The Chinese e-commerce giant reported adjusted earnings of 22.07 yuan per American depositary share for the June quarter. This figure came in well above the 15.53 yuan per ADS that analysts surveyed by FactSet had predicted.
Revenue growth also exceeded forecasts, rising 7% year-over-year to 103.98 billion yuan or $14.5 billion. Analysts had estimated revenue of 102.7 billion yuan for the period.
The earnings beat provided a bright spot for investors despite broader challenges facing the company. PDD’s adjusted earnings were down 5% from the same quarter last year, showing the pressure on profitability.
Profitability Under Pressure
Operating metrics revealed the company’s ongoing investment strategy is weighing on margins. Non-GAAP operating profit decreased 21% year-over-year to 27.75 billion yuan in the quarter.
Net income attributable to shareholders fell 5% to 32.71 billion yuan compared to the same period in 2024. The declines reflect PDD’s continued spending on merchant support and platform improvements.
PDD operates both the Pinduoduo platform in China and the international Temu marketplace. The domestic business continues to face headwinds from weak consumer spending in China.
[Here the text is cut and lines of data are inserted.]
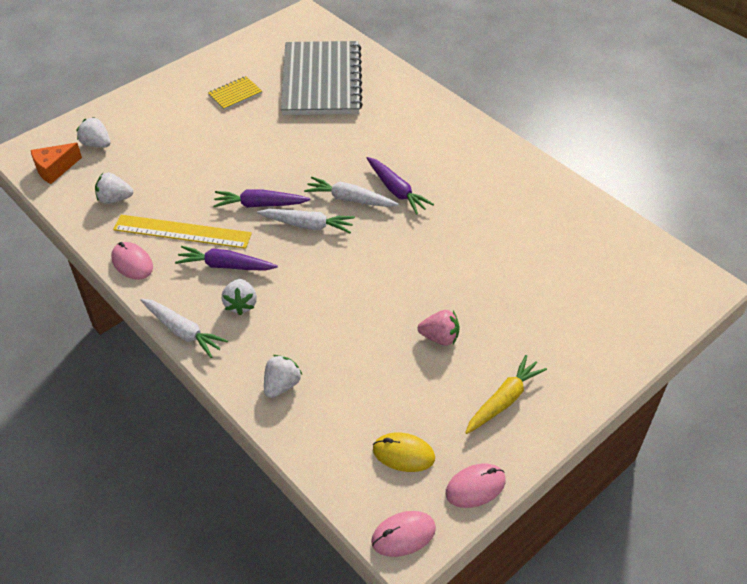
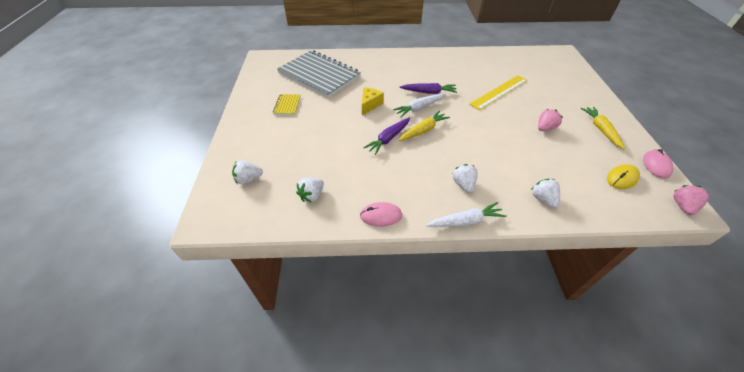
camera: 50 degrees left, 0 degrees up
(55, 169) = (244, 212): orange cheese -> none
(182, 231) = (376, 179): yellow ruler -> yellow ruler (499, 92)
(225, 266) = (424, 175): purple carrot -> none
(241, 304) = (463, 184): white strawberry -> white strawberry turned 135 degrees counterclockwise
(308, 225) = (423, 130): white carrot -> yellow carrot
(309, 155) = (370, 105): none -> yellow cheese
(403, 535) = (682, 206): pink mouse -> pink strawberry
Temu encounters its own set of challenges in international markets. The elimination of the de minimis tariff exemption for small imports poses a particular concern for the platform’s business model.
The de minimis provision ends this week for all packages entering the United States. This policy change expands beyond just parcels from China and Hong Kong to affect all international shipments.
Growth Momentum Slowing
PDD’s revenue growth has decelerated from the rapid expansion seen during Temu’s breakout period. The company posted 86% growth in early 2024, followed by 44% and 24% in subsequent quarters.
First quarter growth slowed to 10% before the current 7% rate. This trend reflects the maturing of Temu’s international expansion and intensifying competition in both markets.
“Revenues growth further moderated this quarter due to intense competition,” said Jun Liu, PDD’s VP of Finance. The company remains focused on long-term value creation over short-term profits.
Revenue from online marketing services increased 13% to 55.70 billion yuan during the quarter. Transaction services revenue stayed relatively flat at 48.28 billion yuan.
Total operating expenses rose 5% to 32.33 billion yuan, driven primarily by higher sales and marketing costs. These investments support the company’s merchant ecosystem development efforts.
Lei Chen, Chairman and Co-CEO, highlighted progress in platform sustainability. “We continued to invest in merchant support initiatives and are encouraged by the progress made towards a healthier platform ecosystem,” Chen stated.
Year-to-date, PDD stock has gained 31.7% including a 12% rally in August. However, shares remain down 9% compared to twelve months ago, showing the volatile nature of the stock’s performance.
The company maintains strong technical ratings with an IBD Composite Rating of 89 out of 99. Its Relative Strength Rating stands at 56, indicating outperformance versus 56% of stocks over the past year.
PDD’s latest results demonstrate the company’s ability to exceed earnings expectations while navigating competitive pressures in both domestic and international markets.